For my part, I think there is nothing fundamentally wrong with desiring a high-end vehicle if you can afford it, or a vehicle with extraordinary utilitarian potential for those moments you need it, be that once a week or once a year. Dropping Macan money on a Silverado doesn’t make a whole lot of sense to me personally, but the market at large thinks otherwise. Regardless, it is fascinating the way we showcase (or don’t) our ideas about work and luxury in the vehicles we drive.
Check out the Hagerty Media homepage so you don’t miss a single story, or better yet, bookmark it.
I would seriously enjoy a return or at least the option of a no frills truck. Like any brands from 1978, heat, radio, bench seat, sliding rear and maybe optional carpeting. With a choice of auto or standard transmission. That’s all.
I bought a new Ford Ranger Super Cab 4×4 back in 2011. I still have it & I love it. I’ve owned four of them. It has been the “perfect sized” truck for my needs. The previous GMC Sierra was a tight fit in the garage. I would prefer a full size truck for comfort, but 98% of the time, the Ranger has been the right size truck for my needs. How many 4×8 sheets really get carried around today by the average truck owner? I trailer my motorcycles anyway.
I still say real trucks don’t come with carpeting but the vast majority of owners in my area wouldn’t know how to open the tailgate if they had to.
Years ago I read an article in a car mag that said, “If you can’t drive it through a barbed-wire fence without worrying, it’s not a truck.” That says it all. Wish I could remember the author.

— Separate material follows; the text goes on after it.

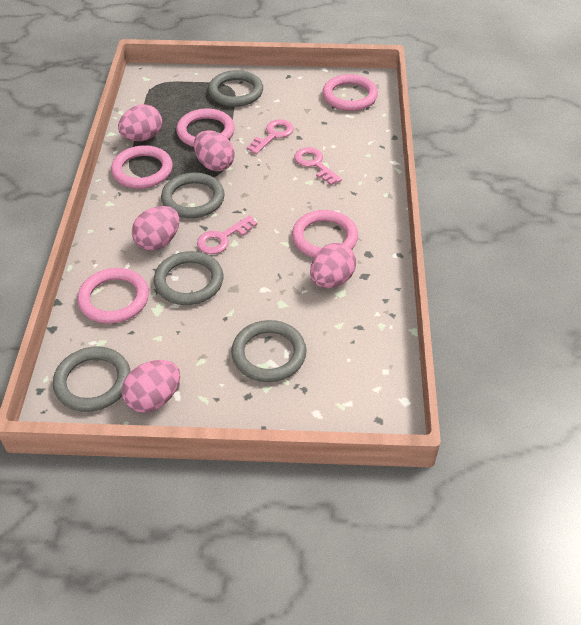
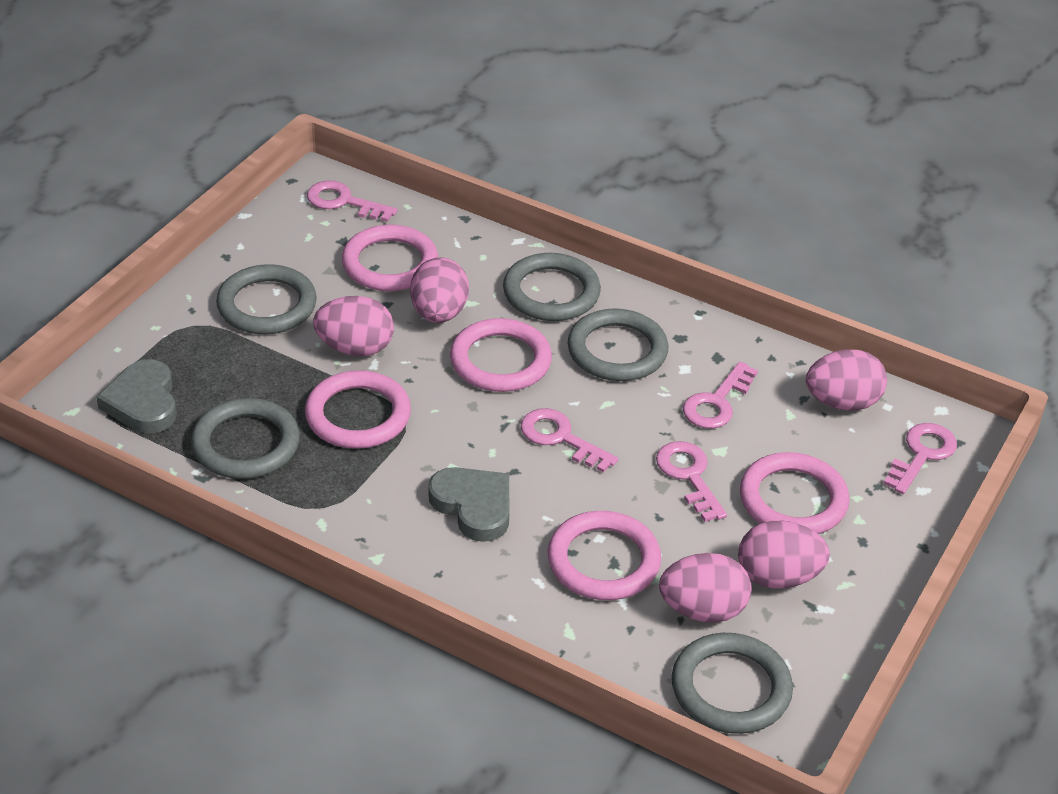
grey heart: none = 0 -> [97,359,177,433] [429,467,509,542] = 2
pink key: [197,215,258,254] [247,119,294,154] [294,147,342,185] = 3 -> [307,181,398,222] [520,408,618,473] [656,441,727,522] [683,361,758,428] [884,423,957,494] = 5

On this truck topic. One of the things very important that no one speaks on, is how cheap they are made, vs how expensive they have gotten. As a tech for 10 plus years, Anything after 2006 is made quite a bit cheaper. Less steel, more plastic. Whip out the plastic hammers and get that nail driven flush. Beer cans bring not enough to haul for recycling yet the aluminum fords are still extremely expensive! Aluminum is cheap !!!! Then all the plastic under the hood, plastic is for wrapping food to store for the next day! Not making intakes out of that crumble after a few years. I can make a list of any of the big 3 at certain mileage and tell you what it will need ! Ram 1500 v8 WILL get a water pump @ 150k miles!!!! The v6 WILL get 3 oil coolers by 150k. ford will need front wheel bearings and struts. The 3.5 turbos will leak oil. Gm and their new stretch belts junk. Then, one of my favorite things SOY BASED WIRING INSULATION THAT RATS LOVE LOVE LOVE!!!!!!!! Fixed injector wiring on a Ford Explorer yesterday !!! Also it was under the foam rat blanket engine cover !!!! Rant over, I’ll enjoy my 1971 c10, all original, paint, engine, WIRING, and the nice long bed that’s low enough for a normal human to step in with a couch in his hands!!!
Many years ago my boss shows up in a brand new Denali…..bragging about its high price….all I had to tell him was “ not only are you in denial but you got it spelled wrong on your truck” …..last time he bragged about it 🙂
I wish Ford would bring the F150 2dr with the inline six. I think it was a 4.9 litre. They were great on fuel, all the power you would need and for the most part, hand crank windows, no power doorlocks and a very basic interior. Just an allround great work truck.
Dodge Grand Caravan swallows up the 4×8 and the hatch closes and guess what? You don’t have to buy the matching cap for your smaller bed.